Самым страшным временем было ожидание результатов очередного снимка. Чаще всего это ожидание растягивалось на неделю. Если опухоль не увеличивалась за три месяца, их отпускали. Но если она сдвигалась на полмиллиметра или сбоку от ее изображения, похожего на лягушонка, появлялся еще один плотный комочек, назначали новую химию. И сестры вздыхали, и доктор мрачнел. И снова халаты, каталки, вливания…
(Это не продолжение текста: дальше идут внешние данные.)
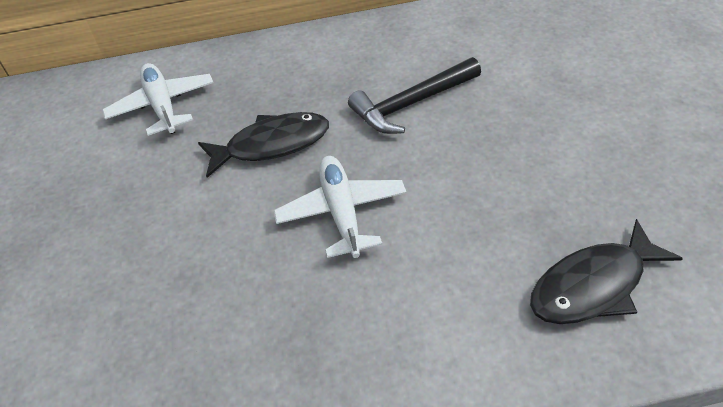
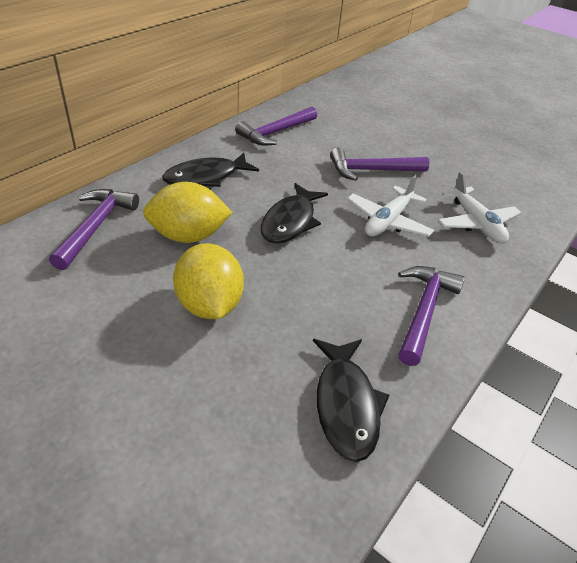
black fish: [198,112,329,178] [530,219,683,324] = 2 -> [162,153,259,187] [261,183,328,244] [313,339,389,462] = 3
black hammer: [348,57,481,134] = 1 -> none = 0
purple hammer: none = 0 -> [49,189,139,270] [235,107,317,146] [330,147,430,181] [398,266,465,366] = 4
yellow lemon: none = 0 -> [143,182,232,243] [173,243,244,319] = 2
Так же, как и остальные, этот отъезд в Москву был побегом. Едва только самолет поднялся в воздух, дрожь в солнечном сплетении и сдавленность слева, у сердца, с которой он ел, спал, дышал, прошли. Он знал, что все это никуда не денется, что через две недели, как только он приземлится в Нью-Йорке, вернется и дрожь, и тревога, и сдавленность, но это не скоро. Четырнадцать дней – ведь не час и не два.
Слава Богу, Адриана позвонила утром и сказала, что все в порядке. Она на работе, дети с мамой. Одри подложила себе под майку два апельсина, чтобы получилась женская грудь, и так они с Петькой поехали к маме. Сергей посмеялся. Дождь утих, только сильно капало с деревьев, а внизу, во дворе, девочка лет тринадцати убегала или, скорее, делала вид, что убегает от гонявшегося за ней парня, и ярко светились под фонарем ее легкие, каждым волоском вьющиеся, отброшенные на спину пряди. Брат опять заговорил о том, что Марина не хочет рожать и сегодня утром позвонила ни свет ни заря и сказала, что она не в подчинении у него, и бросила трубку. Сергею казалось, что разумнее отпустить эту Марину на все четыре стороны, пусть она делает, что хочет, но он знал, что Адриана вела бы себя точно так же, как брат, хотя он и не был католиком.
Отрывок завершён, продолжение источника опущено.